You can imagine, then, how pleased I was to find a copy of a St Vincent-The National collaboration on one of Caitlyn's recent playlists. It's called Sleep All Summer and is, apparently, a cover of a Crooked Fingers song (not that I've heard of that band). I do love listening to Matt Berninger's deep, soulful tones, which are complemented very well by Clark's sound. And the lyrics are lovely if rather sad.



18 October 2011

Rose-Tinted Glasses

So, it seems, The Stone Roses are re-forming (isn't everyone these days?). The Roses often in feature in lists of my favourite music--top ten songs, favourite album covers, and sometimes even favourite bands. Let's be clear, though, I only started listening to their music a good three years after they broke up and nearly a decade after their eponymous first album, which is also their penultimate album and, let's face it, their only great album. Even then, it was only when The Stone Roses was introduced into the eight-CD rotation at the Sandwich Shop of Dreams for a year or so that I really started to appreciate them. I like every song on The Stone Roses and, unusually for me--a fickle, singles listener--I often listen to it as an album. I Wanna Be Adored is, of course, my favourite song on the album; I'm no music critic and the video clip below, which I must have downloaded years ago and lovingly saved onto my portable hard drive, probably sums it up best. I Am the Resurrection, with its awesome drum solo, comes a close second.

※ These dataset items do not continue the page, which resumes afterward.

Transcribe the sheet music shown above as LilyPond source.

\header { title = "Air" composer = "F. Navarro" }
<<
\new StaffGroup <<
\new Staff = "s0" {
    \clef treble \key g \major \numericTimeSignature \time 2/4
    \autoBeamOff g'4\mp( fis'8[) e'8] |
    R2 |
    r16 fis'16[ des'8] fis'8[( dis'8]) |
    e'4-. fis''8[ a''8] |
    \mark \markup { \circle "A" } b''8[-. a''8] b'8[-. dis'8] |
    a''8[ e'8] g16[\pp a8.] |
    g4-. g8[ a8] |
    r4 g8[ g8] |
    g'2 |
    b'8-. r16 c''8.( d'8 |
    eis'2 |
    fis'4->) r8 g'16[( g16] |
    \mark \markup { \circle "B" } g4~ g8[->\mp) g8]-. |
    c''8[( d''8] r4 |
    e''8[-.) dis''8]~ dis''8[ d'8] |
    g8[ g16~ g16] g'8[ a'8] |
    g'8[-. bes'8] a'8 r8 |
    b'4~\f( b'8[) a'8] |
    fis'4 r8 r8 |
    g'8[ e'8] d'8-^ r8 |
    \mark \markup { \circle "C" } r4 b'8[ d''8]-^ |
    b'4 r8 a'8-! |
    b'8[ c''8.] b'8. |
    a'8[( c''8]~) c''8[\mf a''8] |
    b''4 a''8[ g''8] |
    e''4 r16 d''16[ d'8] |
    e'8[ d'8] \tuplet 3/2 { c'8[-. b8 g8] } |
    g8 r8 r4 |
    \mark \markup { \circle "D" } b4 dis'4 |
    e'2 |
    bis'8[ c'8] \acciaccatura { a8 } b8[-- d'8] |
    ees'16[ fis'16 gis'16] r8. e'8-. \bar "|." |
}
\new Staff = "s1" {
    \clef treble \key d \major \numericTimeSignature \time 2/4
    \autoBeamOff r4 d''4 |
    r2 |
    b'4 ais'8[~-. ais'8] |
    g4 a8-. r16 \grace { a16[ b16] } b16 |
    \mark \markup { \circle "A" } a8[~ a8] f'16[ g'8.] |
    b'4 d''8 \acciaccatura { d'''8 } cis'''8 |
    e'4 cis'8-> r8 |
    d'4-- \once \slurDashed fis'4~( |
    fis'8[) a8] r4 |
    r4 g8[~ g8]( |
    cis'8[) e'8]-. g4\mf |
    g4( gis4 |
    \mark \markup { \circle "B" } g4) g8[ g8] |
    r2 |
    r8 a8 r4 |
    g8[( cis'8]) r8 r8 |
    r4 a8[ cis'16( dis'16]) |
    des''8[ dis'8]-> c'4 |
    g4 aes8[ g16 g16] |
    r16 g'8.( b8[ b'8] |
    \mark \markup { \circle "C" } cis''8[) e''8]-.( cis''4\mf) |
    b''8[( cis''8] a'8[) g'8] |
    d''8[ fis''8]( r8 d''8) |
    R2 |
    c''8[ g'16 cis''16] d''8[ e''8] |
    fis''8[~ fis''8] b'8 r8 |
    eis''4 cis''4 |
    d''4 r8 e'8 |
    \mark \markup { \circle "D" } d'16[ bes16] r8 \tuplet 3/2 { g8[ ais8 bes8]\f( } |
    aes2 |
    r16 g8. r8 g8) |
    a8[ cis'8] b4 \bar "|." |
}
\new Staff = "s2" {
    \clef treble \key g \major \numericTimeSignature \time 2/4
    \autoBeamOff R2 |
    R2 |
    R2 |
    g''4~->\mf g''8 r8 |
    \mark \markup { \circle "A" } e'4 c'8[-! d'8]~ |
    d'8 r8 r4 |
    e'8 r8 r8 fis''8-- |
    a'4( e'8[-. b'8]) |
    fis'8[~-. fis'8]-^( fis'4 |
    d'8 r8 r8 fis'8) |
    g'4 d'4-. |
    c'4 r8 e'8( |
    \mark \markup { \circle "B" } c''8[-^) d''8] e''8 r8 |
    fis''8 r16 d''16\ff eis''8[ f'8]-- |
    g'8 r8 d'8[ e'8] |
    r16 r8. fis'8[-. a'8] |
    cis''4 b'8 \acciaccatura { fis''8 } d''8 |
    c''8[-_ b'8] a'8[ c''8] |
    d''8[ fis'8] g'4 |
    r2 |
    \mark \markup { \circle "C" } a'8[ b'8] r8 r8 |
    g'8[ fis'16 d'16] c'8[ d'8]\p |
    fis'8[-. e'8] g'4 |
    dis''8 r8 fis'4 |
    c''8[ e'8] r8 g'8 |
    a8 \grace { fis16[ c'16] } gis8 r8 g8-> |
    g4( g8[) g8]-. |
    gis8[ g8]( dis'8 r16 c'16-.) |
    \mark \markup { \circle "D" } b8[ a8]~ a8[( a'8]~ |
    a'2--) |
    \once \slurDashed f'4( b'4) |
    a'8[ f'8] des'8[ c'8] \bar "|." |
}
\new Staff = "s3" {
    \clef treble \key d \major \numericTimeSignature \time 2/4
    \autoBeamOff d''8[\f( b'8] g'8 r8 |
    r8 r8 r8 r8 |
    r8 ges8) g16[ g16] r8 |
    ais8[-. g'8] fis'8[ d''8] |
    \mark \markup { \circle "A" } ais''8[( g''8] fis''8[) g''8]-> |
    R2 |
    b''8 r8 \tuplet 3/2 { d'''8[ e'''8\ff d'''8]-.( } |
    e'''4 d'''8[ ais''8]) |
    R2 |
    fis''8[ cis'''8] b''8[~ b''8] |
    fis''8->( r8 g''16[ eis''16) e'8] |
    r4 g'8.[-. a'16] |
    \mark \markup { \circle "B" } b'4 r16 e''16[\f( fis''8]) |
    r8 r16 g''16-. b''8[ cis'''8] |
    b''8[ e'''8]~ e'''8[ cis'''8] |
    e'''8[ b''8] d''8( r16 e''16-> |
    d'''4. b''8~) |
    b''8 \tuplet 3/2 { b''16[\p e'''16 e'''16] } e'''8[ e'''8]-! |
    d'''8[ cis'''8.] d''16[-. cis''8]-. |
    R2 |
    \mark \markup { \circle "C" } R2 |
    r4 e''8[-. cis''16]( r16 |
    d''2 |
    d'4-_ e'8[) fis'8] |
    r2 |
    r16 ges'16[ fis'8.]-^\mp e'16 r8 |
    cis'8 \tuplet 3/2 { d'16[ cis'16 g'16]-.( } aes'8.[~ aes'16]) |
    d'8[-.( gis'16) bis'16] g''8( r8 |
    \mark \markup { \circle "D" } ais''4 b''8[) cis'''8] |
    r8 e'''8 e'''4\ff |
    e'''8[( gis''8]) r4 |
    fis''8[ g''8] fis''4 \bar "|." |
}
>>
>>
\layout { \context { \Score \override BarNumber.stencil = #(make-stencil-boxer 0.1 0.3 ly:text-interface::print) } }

As for The Second Coming, the only stand-out song for me is Ten-Storey Love Song and even that isn't as good as almost all of the songs on The Stone Roses. As for their even earlier work, in early drafts of my novel, one of the characters shows her commitment to another character by tracking down a 12" white label edition of the Roses' first single, So Young (I assume that at the time I wrote this, I researched it adequately and found that such a disc would indeed be hard to acquire). He thinks she wanted to reflect on one of the song's repeated lyrics, "Where there's a will there's a way."

My liking of and emotional history with the band aside, am I glad that they're back together? I'm not sure yet. I love Manchester indie music from the '80s and '90s as much as the next person--more than most, in fact--and yes, they've probably moved on from their last, disastrous performance at the Reading Festival in 1996. But the more albums Oasis pumped out after 1997, the less I liked their music overall, and I worry that the Stone Roses and their debut album could be further tarnished in my mind. For now, though, I'll wait until I hear the re-formed band before passing further judgement.